この取組により、県内研修病院において若手医師の育成に携わる指導医・専門医83人が県外から確保され、後期研修医の受入体制が強化されています。
今後は、奨学金により確保した医師が本県の産科、小児科、救急科に進み、魅力的な専門研修を受けながら奨学金の義務年限を過ごせる環境を確保していく必要があります。
このため、地域医療、産科、小児科など19の診療科について、奨学金の義務年限を果たしながら質の高い専門研修が受けられるよう、モデルとなるプログラムを作成し、後期研修医が増える仕組みを作ってまいります。
このほか、初期研修医が安心して自分に合った専門医育成プログラムや研修病院を選ぶことができるよう、指導経験豊かな医師をキャリアコーディネーターとして配置してまいります。
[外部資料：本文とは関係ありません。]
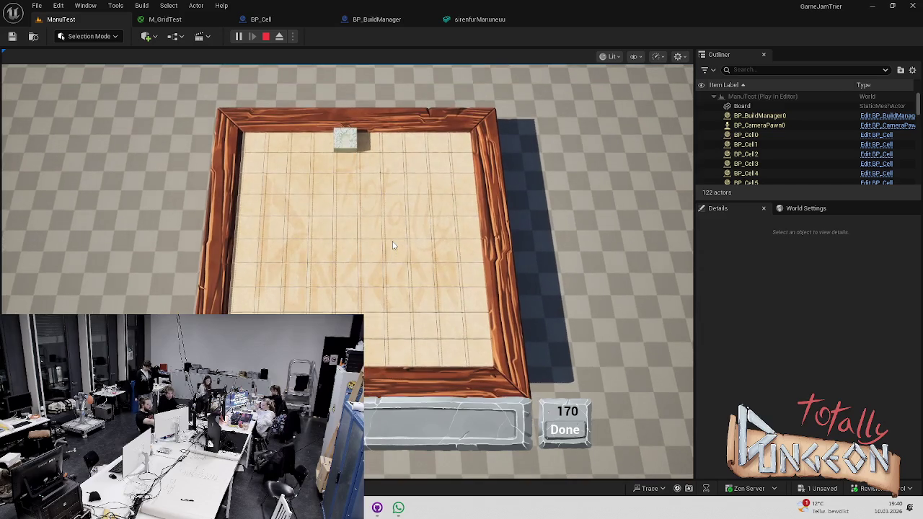
key(s)
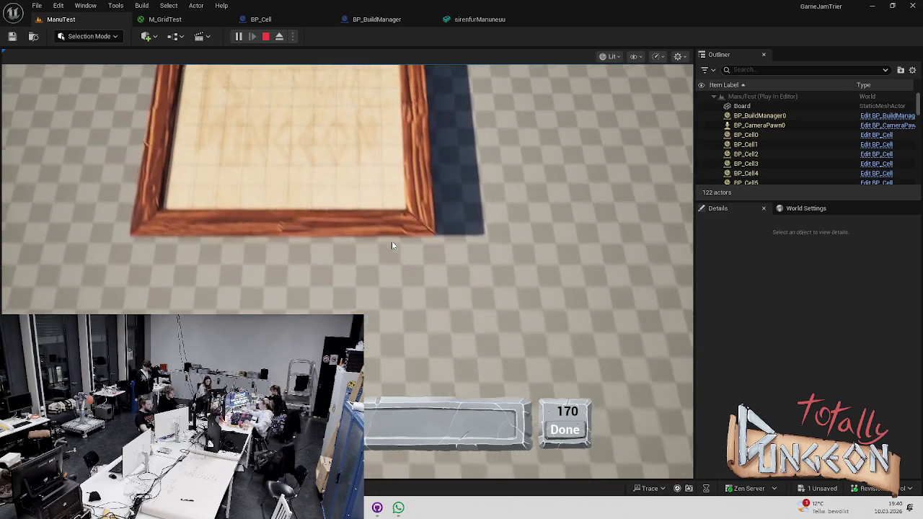
key(w)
これにより初期研修医の相談に適切に対応するとともに、医師が不足する診療科や地域への配置を考慮したコーディネートができるよう、工夫してまいります。
こうした取組を通じ、若手医師の県内への定着と医師が不足している産科、小児科、救急科の医師の確保につなげてまいります。

 

  • 上記質問・答弁は速報版です。
  • 上記質問・答弁は、一問一答形式でご覧いただけるように編集しているため、正式な会議録とは若干異なります。